Беседа была приятной. Бержерон уже думал о том, как расскажет об этой встрече великому князю Ярославу Мудрому.

Но перед самым отъездом из Константинополя летним днем Бержерон стал свидетелем того, как ватага горожан ворвалась на Восточный рынок и принялась громить лавки русских купцов, растаскивать товары. Потом откуда-то из города притащили молодого русского купца и бросили на площади. Он был убит в спину кинжалом. Бержерон был поражен зверством толпы и равнодушием императорских чиновников.

Уже по пути на Русь Бержерон многажды вспоминал побоище на Восточном рынке Константинополя и давал себе слово не рассказывать о нем в Киеве. Однако он понимал, что утаить это невозможно. Все равно Ярослав узнает об убийстве своего купца. И при первой же встрече землепроходец поведал великому князю о событии в Царьграде, чему был свидетелем.

Ярослав вознегодовал:

— Как смели греки поднять руку на моего торгового человека! Дорого им это встанет. Между державами вот уже полвека покоится мир, и у нас есть договор о торговле, о заботе и охране купцов от обид и зла.
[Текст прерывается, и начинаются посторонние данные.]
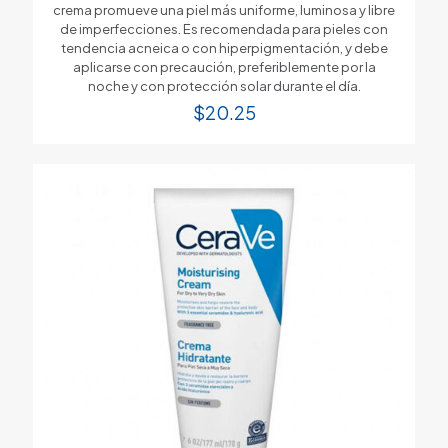
crema promueve una piel más uniforme, luminosa y libre
de imperfecciones. Es recomendada para pieles con
tendencia acneica o con hiperpigmentación, y debe
aplicarse con precaución, preferiblemente por la
noche y con protección solar durante el día.
$
20.25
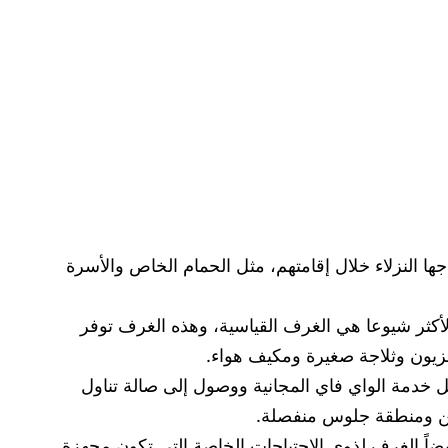
جها النزلاء خلال إقامتهم، مثل الحمام الخاص والأسرة
لأكثر شيوعا هي الغرف القياسية، وهذه الغرف توفر
يون وثلاجة صغيرة ومكيف هواء.
ثل خدمة الواي فاي المجانية ووصول إلى صالة تناول
خن ومنطقة جلوس منفصلة.
يضاً الغرف لذوي الاحتياجات الخاصة التي تكون مجهزة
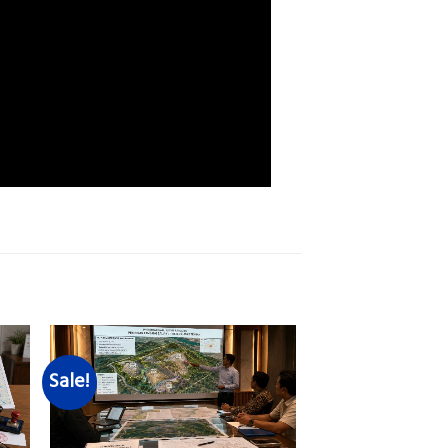
Sale!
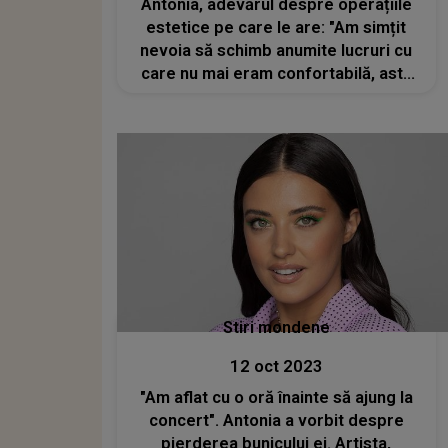
Antonia, adevărul despre operațiile
estetice pe care le are: "Am simțit
nevoia să schimb anumite lucruri cu
care nu mai eram confortabilă, asta
și pentru că sunt perfecționistă"
Stiri mondene
12 oct 2023
"Am aflat cu o oră înainte să ajung la
concert". Antonia a vorbit despre
pierderea bunicului ei. Artista,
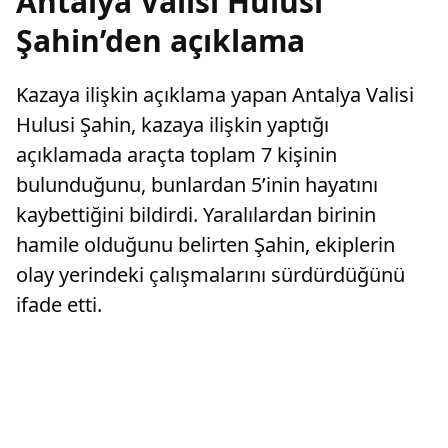
Antalya Valisi Hulusi
Şahin’den açıklama
Kazaya ilişkin açıklama yapan Antalya Valisi
Hulusi Şahin, kazaya ilişkin yaptığı
açıklamada araçta toplam 7 kişinin
bulunduğunu, bunlardan 5’inin hayatını
kaybettiğini bildirdi. Yaralılardan birinin
hamile olduğunu belirten Şahin, ekiplerin
olay yerindeki çalışmalarını sürdürdüğünü
ifade etti.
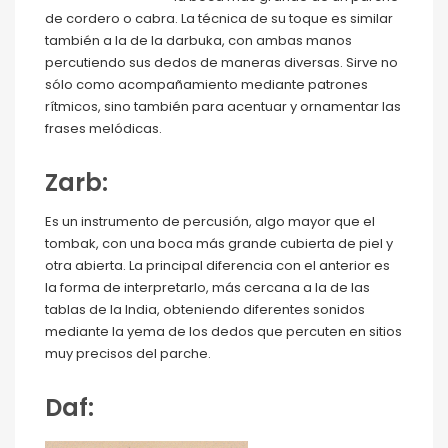
de cordero o cabra. La técnica de su toque es similar
también a la de la darbuka, con ambas manos
percutiendo sus dedos de maneras diversas. Sirve no
sólo como acompañamiento mediante patrones
rítmicos, sino también para acentuar y ornamentar las
frases melódicas.
Zarb:
Es un instrumento de percusión, algo mayor que el
tombak, con una boca más grande cubierta de piel y
otra abierta. La principal diferencia con el anterior es
la forma de interpretarlo, más cercana a la de las
tablas de la India, obteniendo diferentes sonidos
mediante la yema de los dedos que percuten en sitios
muy precisos del parche.
Daf:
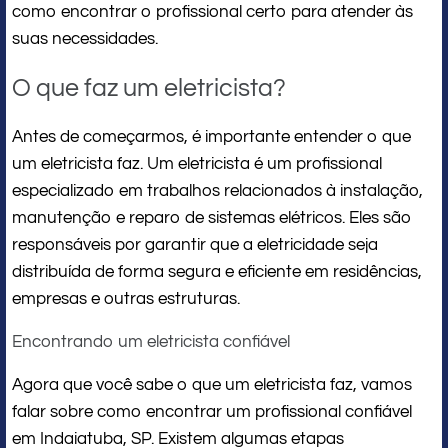
como encontrar o profissional certo para atender às
suas necessidades.
O que faz um eletricista?
Antes de começarmos, é importante entender o que
um eletricista faz. Um eletricista é um profissional
especializado em trabalhos relacionados à instalação,
manutenção e reparo de sistemas elétricos. Eles são
responsáveis ​​por garantir que a eletricidade seja
distribuída de forma segura e eficiente em residências,
empresas e outras estruturas.
Encontrando um eletricista confiável
Agora que você sabe o que um eletricista faz, vamos
falar sobre como encontrar um profissional confiável
em Indaiatuba, SP. Existem algumas etapas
А тут ну прямо разбой!

— Может быть, у них была причина расправиться с купцом. Я пытался узнать, расспрашивал, но мне никто толком ничего не сказал.

— Нет такой причины, — твердо произнес Ярослав. — Мои торговые люди всюду ведут себя достойно. Они торгуют по всей Европе, и никто на них никогда не жаловался. Не знаю, как у вас, французов, но по нашим законам и по нашему договору с Византией император должен наказать виновных в убийстве смертью. Так же и мы поступили бы, ежели бы на Руси случилось убийство греческого человека. Когда же русича убивали в иной державе и там душегубов не наказывали, великие князья поднимали дружины и шли карать обидчиков.

— Государь, подумай, однако, вот о чем. Ведь у кого-то из византийцев есть основание затаить на Русь обиду.

— С какой стати?

— Ну, тобою отказано царевичу Андронку в выдаче за него своей дочери. Разве это не может послужить основанием для обиды и…

— Это, право! — воскликнул великий князь. — Я совсем забыл о том случае. Что ж, от Андроника можно было ожидать неприязни, и он мог подбить толпу на разбой. Спасибо, сочинитель. Сам я должен выяснить. И давай-ка сходим для начала на торжище.

В тот же день князь Ярослав с Бержероном и многими боярами пришел на главный торг города. Там было множество греческих купцов. Ярослав велел собрать их, а как сошлись, сказал им:

— Вот вы у меня торгуете, и вас никто не трогает, не грабит, не убивает. Зачем же ваши люди в Царьграде чинят нам зло? Вот мой гость Бержерон говорит, что месяц назад на торжище были избиты многие купцы, товары их разграблены, а один купец убит. Почему ваш государь допускает разбой и убийство? Или и мне вас преследовать?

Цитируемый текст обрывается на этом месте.